Com o afunilamento das negociações partidárias para as eleições gerais de 2026, a campanha do senador Flávio Bolsonaro à Presidência da República intensificou a busca por um nome de peso para compor a chapa majoritária como candidato a vice.
Nos bastidores de Brasília e nos diretórios regionais, crescem as especulações em torno de lideranças femininas e do setor produtivo, surgindo com força na mesa de articulações o nome de uma expressiva representante política nascida em Cuiabá cotada para integrar a chapa presidencial do PL. A movimentação ocorre em um momento estratégico para o bloco conservador, que busca consolidar alianças fora do eixo Sudeste e atrair apoios cruciais do Centro-Oeste, apontado como polo nevrálgico do agronegócio e reduto de forte apelo eleitoral para a direita.
Analistas políticos apontam que a escolha do vice na chapa tem como premissas fundamentais a ampliação do eleitorado feminino, visto que a campanha reconhece a necessidade de mitigar resistências junto às mulheres, a forte conexão com o setor produtivo para garantir capilaridade junto ao agronegócio e a pautas econômicas liberais, e o equilíbrio regional para projetar uma imagem de união nacional trazendo forças de estados estratégicos do interior do país.
Nesse cenário, a inclusão de um nome oriundo da capital mato-grossense na bolsa de apostas de Brasília reforça a importância geopolítica de Mato Grosso no tabuleiro sucessório nacional, enquanto a proximidade de lideranças locais com o arco de alianças da direita alimenta intensos debates nos gabinetes do Congresso Nacional.
A possível indicação da liderança cuiabana para a vice-presidência gerou repercussão imediata nos diretórios estaduais. Enquanto alas do partido avaliam que a escolha agregaria um forte discurso voltado à segurança jurídica, ao desenvolvimento regional e à defesa dos produtores rurais, aliados ponderam que as conversas ainda estão em fase de sondagem e dependem de complexas composições partidárias que se fecham às vésperas das convenções.
As próximas semanas serão decisivas para definir se a articulação ganha tração oficial e se o nome da representante de Cuiabá será o escolhido para subir ao palanque nacional ao lado de Flávio Bolsonaro na corrida pelo Palácio do Planalto.

*DADOS FORNECIDOS:*
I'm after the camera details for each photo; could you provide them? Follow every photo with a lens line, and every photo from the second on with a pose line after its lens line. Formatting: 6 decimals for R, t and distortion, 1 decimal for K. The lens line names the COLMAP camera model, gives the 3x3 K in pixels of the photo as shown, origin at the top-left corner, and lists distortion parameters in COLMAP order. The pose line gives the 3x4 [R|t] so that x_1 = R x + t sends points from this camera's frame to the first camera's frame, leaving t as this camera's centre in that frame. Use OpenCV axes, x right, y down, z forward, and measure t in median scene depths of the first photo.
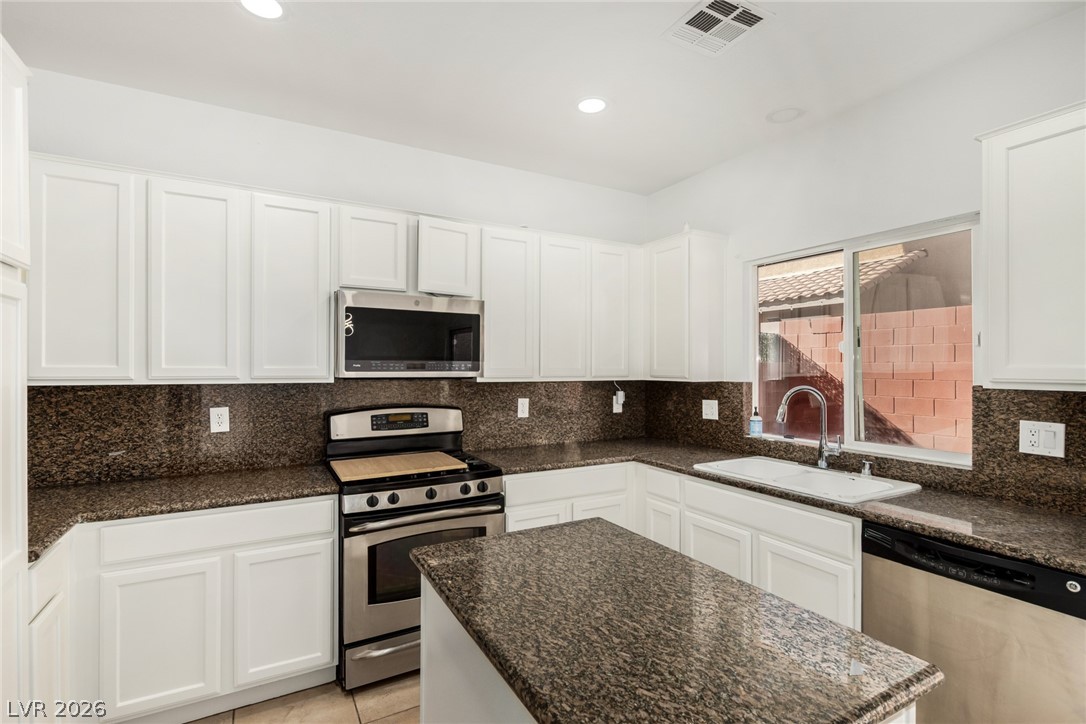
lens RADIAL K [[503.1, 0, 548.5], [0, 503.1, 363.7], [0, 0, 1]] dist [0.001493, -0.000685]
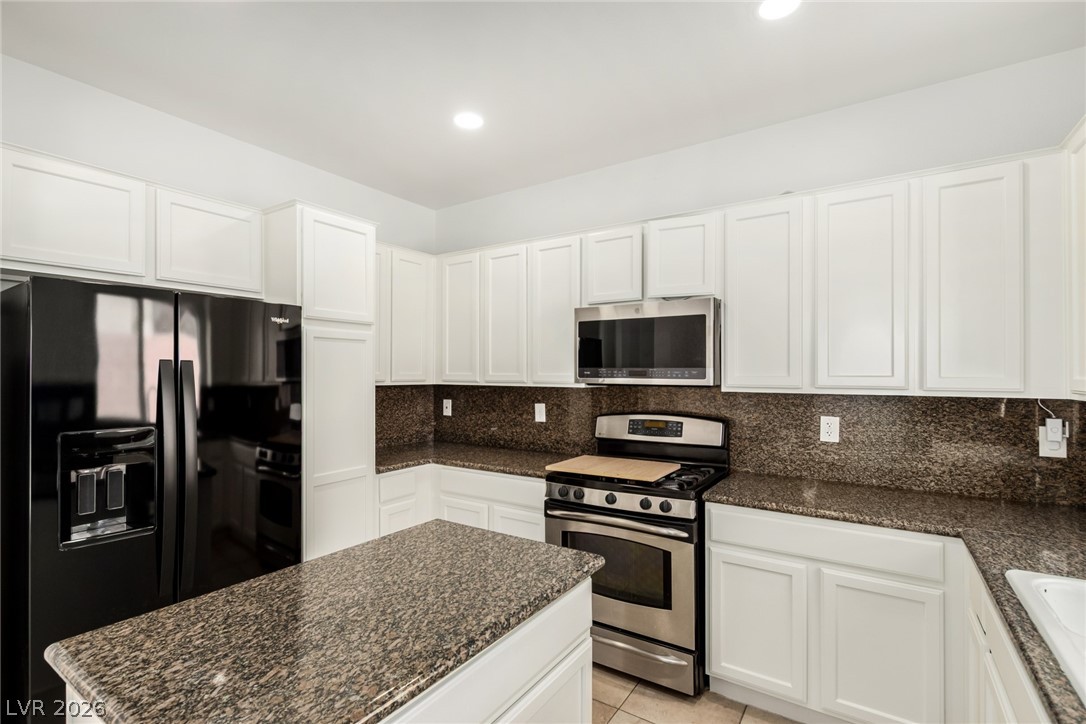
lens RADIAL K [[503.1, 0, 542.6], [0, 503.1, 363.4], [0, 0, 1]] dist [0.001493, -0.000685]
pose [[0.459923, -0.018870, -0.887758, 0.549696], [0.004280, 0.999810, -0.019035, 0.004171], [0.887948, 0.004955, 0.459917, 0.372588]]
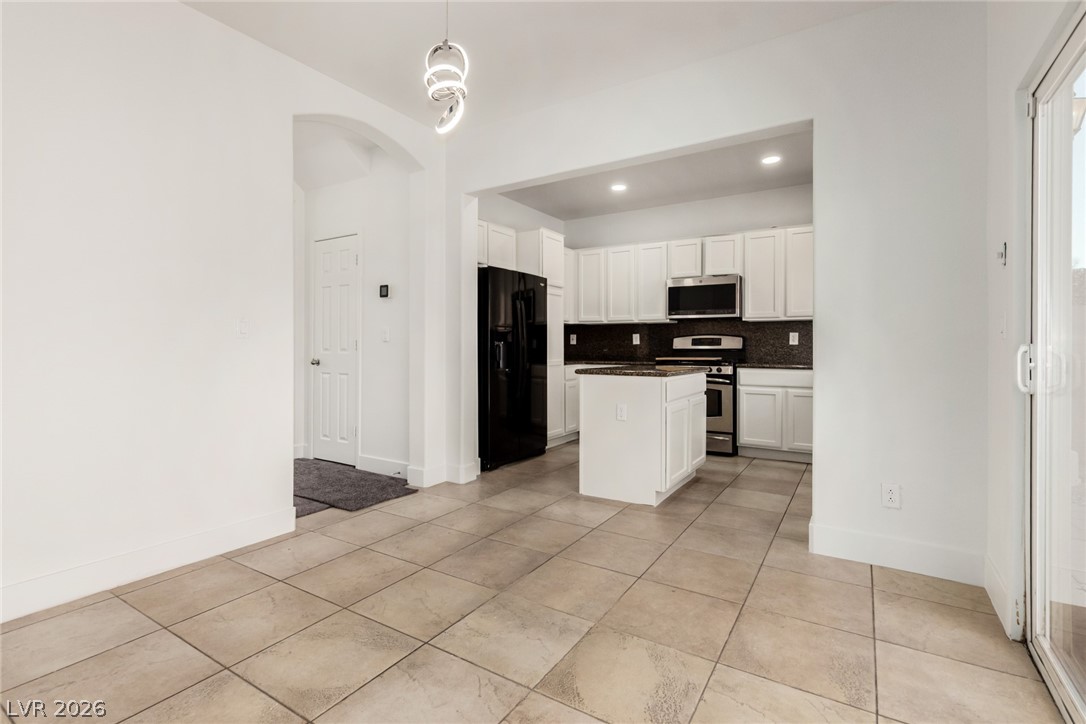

*TAREFAS PROPOSTAS:*
A: Diga se cada afirmação a seguir está de acordo com o texto sobre a escolha do vice, respondendo sim ou não e citando literalmente as palavras do texto que decidem a resposta: (i) o bloco conservador busca consolidar alianças fora do eixo Sudeste; (ii) a indicação da liderança cuiabana para a vice-presidência já está confirmada; (iii) o Centro-Oeste é apontado como polo do agronegócio.
B: Substitua "lideranças femininas" por "figuras femininas" no trecho do texto sobre a escolha do vice que vai de "Nos bastidores de" até "para a direita.", e escreva o trecho com essa troca.
As linhas acima vêm de uma fonte diferente da do texto.

*RESPOSTAS ESPERADAS:*
A:
(i) Sim: "busca consolidar alianças fora do eixo Sudeste".
(ii) Não: "as conversas ainda estão em fase de sondagem".
(iii) Sim: "apontado como polo nevrálgico do agronegócio".

B:
Nos bastidores de Brasília e nos diretórios regionais, crescem as especulações em torno de figuras femininas e do setor produtivo, surgindo com força na mesa de articulações o nome de uma expressiva representante política nascida em Cuiabá cotada para integrar a chapa presidencial do PL. A movimentação ocorre em um momento estratégico para o bloco conservador, que busca consolidar alianças fora do eixo Sudeste e atrair apoios cruciais do Centro-Oeste, apontado como polo nevrálgico do agronegócio e reduto de forte apelo eleitoral para a direita.